Instruction
Go through the lines below and repeat each one exactly, skipping pictures.
= = =
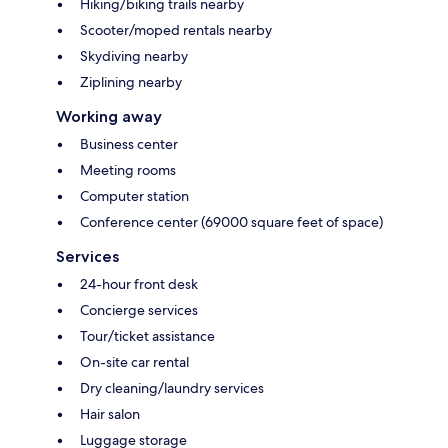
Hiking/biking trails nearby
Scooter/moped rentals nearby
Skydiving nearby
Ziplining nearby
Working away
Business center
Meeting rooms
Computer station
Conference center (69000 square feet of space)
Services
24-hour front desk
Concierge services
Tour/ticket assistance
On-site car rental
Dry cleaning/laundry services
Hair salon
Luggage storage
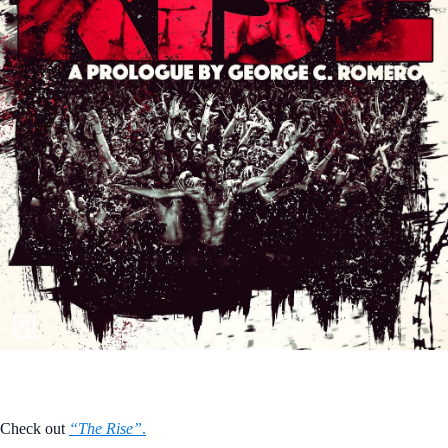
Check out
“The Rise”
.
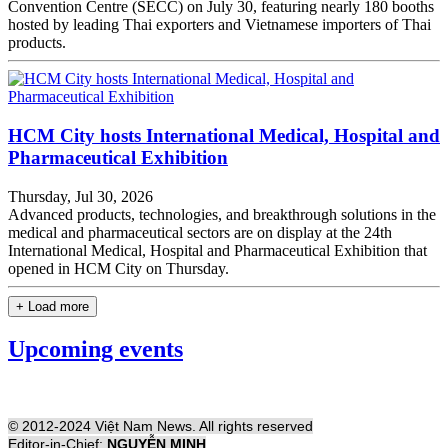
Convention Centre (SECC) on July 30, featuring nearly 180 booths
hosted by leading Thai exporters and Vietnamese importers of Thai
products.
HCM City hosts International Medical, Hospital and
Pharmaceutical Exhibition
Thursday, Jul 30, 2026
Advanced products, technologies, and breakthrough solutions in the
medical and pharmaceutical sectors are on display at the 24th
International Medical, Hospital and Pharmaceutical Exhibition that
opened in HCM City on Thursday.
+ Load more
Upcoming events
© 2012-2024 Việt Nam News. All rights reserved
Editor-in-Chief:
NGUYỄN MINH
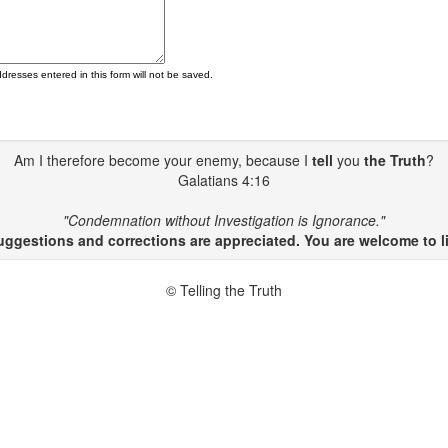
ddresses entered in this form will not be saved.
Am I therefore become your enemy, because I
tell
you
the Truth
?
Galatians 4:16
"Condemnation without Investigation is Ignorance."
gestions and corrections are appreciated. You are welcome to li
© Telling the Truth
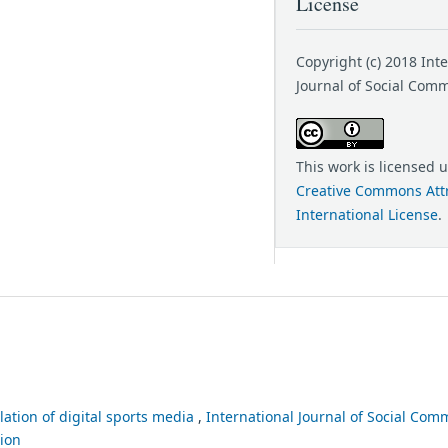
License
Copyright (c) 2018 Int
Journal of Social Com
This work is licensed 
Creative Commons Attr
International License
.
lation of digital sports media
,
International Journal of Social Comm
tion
= = =
Solution
Hiking/biking trails nearby
Scooter/moped rentals nearby
Skydiving nearby
Ziplining nearby
Working away
Business center
Meeting rooms
Computer station
Conference center (69000 square feet of space)
Services
24-hour front desk
Concierge services
Tour/ticket assistance
On-site car rental
Dry cleaning/laundry services
Hair salon
Luggage storage
Check out
“The Rise”
.
Convention Centre (SECC) on July 30, featuring nearly 180 booths
hosted by leading Thai exporters and Vietnamese importers of Thai
products.
HCM City hosts International Medical, Hospital and
Pharmaceutical Exhibition
Thursday, Jul 30, 2026
Advanced products, technologies, and breakthrough solutions in the
medical and pharmaceutical sectors are on display at the 24th
International Medical, Hospital and Pharmaceutical Exhibition that
opened in HCM City on Thursday.
+ Load more
Upcoming events
© 2012-2024 Việt Nam News. All rights reserved
Editor-in-Chief:
NGUYỄN MINH
ddresses entered in this form will not be saved.
Am I therefore become your enemy, because I
tell
you
the Truth
?
Galatians 4:16
"Condemnation without Investigation is Ignorance."
gestions and corrections are appreciated. You are welcome to li
© Telling the Truth
License
Copyright (c) 2018 Int
Journal of Social Com
This work is licensed 
Creative Commons Attr
International License
.
lation of digital sports media
,
International Journal of Social Comm
tion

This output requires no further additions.